Tapi, tunggu dulu. Ada hal yang terasa berbeda. Ada hal yang membuat hatiku
gundah. Seperti ingin berceloteh akan suatu hal. Tentang sebuah kelestarian.
Aku mengambil kamera yang tergantung
di dadaku. Ku lihat semua gambar yang ku ambil hari ini. Astaga, sadar tidak
sadarkah aku saat memotret semua gambar ini? Semuanya hanya bangunan tinggi
menjulang.
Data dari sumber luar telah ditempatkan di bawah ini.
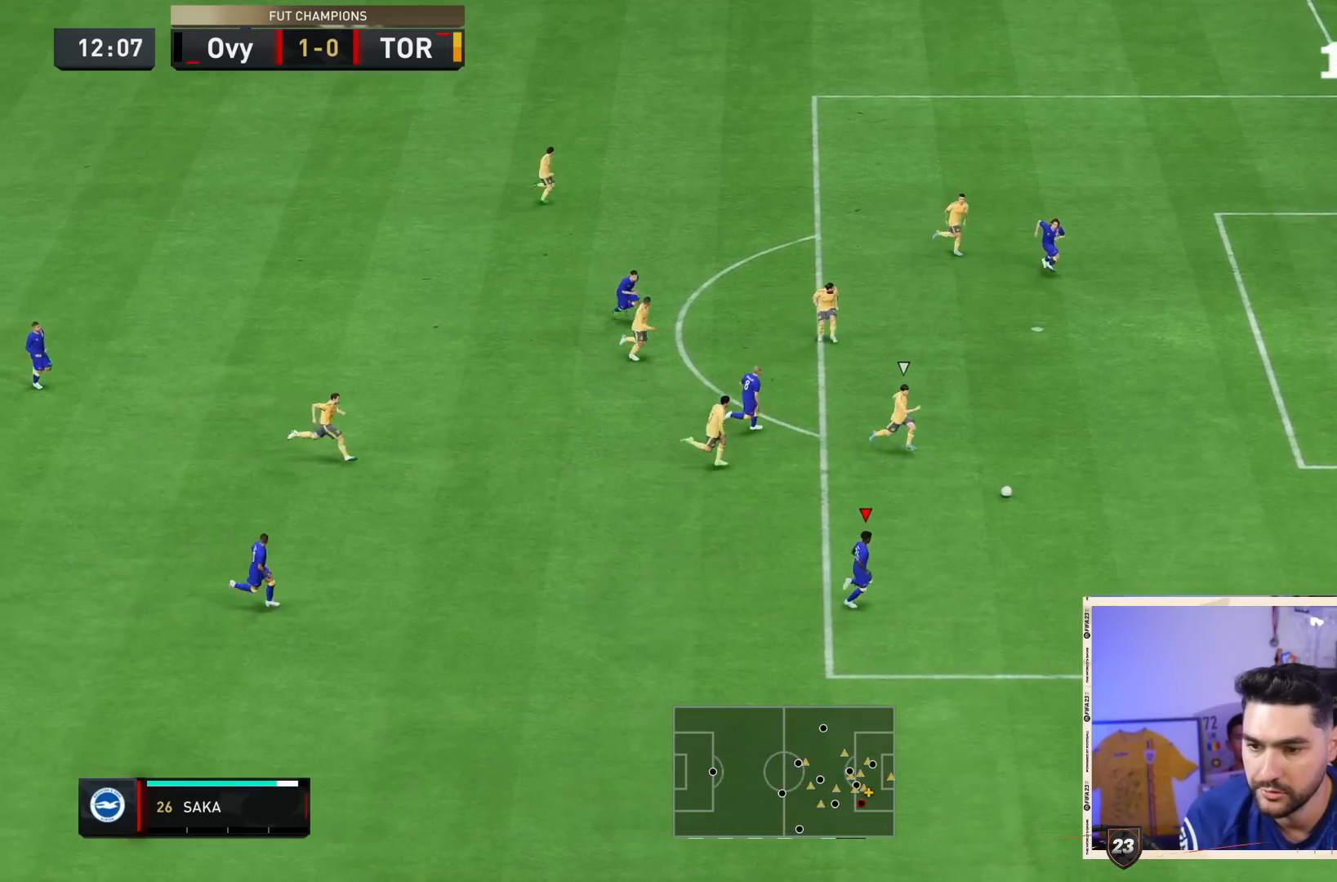
{"dt_ms": 500, "buttons": [], "left_stick": "right", "right_stick": "left", "events": [[350, "R2", "up"], [417, "right_stick", "left"]]}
Tak ada yang bewarna hijau. Tak ada yang menyejukkan mata. Tak ada
yang menenangkan batin.
Aku mengangkat kepalaku. Ternyata,
saat itu juga lelaki tua itu sedang tersenyum kepadaku. Lalu dengan langkah pelan
ia mendekatiku. Menepuk pundakku pelan.
“Kau terlahir di zaman modern. Kau
terlahir di tengah-tengah bangunan yang menutupi indahnya langit sore. Kau
pemuda yang hebat. Eh, Zamanmu juga memang hebat. Zamannya canggih. Oh Iya,
Potretlah pemandangan disini. Walaupun hanya satu. Kau tidak akan menemukan
pemandangan seperti ini dikota sana.”
Aku hanya tersenyum. Ia menepuk
pundakku lagi, namun dengan tiga tepukan. Lalu ia berlalu. Ku kira akan pulang,
tapi ternyata ke taman bagian utara. Tidak jauh. Aku memalingkan kepalaku,
menatapnya. Eh, ternyata ia masih sempat berbalik sekali lagi, dan berkata;
“Tapi ketahuilah, Zamanmu tidak akan
seperti ini jika tidak ada pengorbanan. Dan kau tahu apa yang telah dikorbankan?
Kelestarian hutanmu. Nyawamu untuk dapat bertahan hidup lebih lama.” Ia
tersenyum singkat.
Aku terpaku. Udara yang melewati
beberapa pohon terlebih dahulu sebelum sampai pada leherku seakan berbisik.
“hanya suasana seperti ini yang dapat menyelamatkan banyak orang.”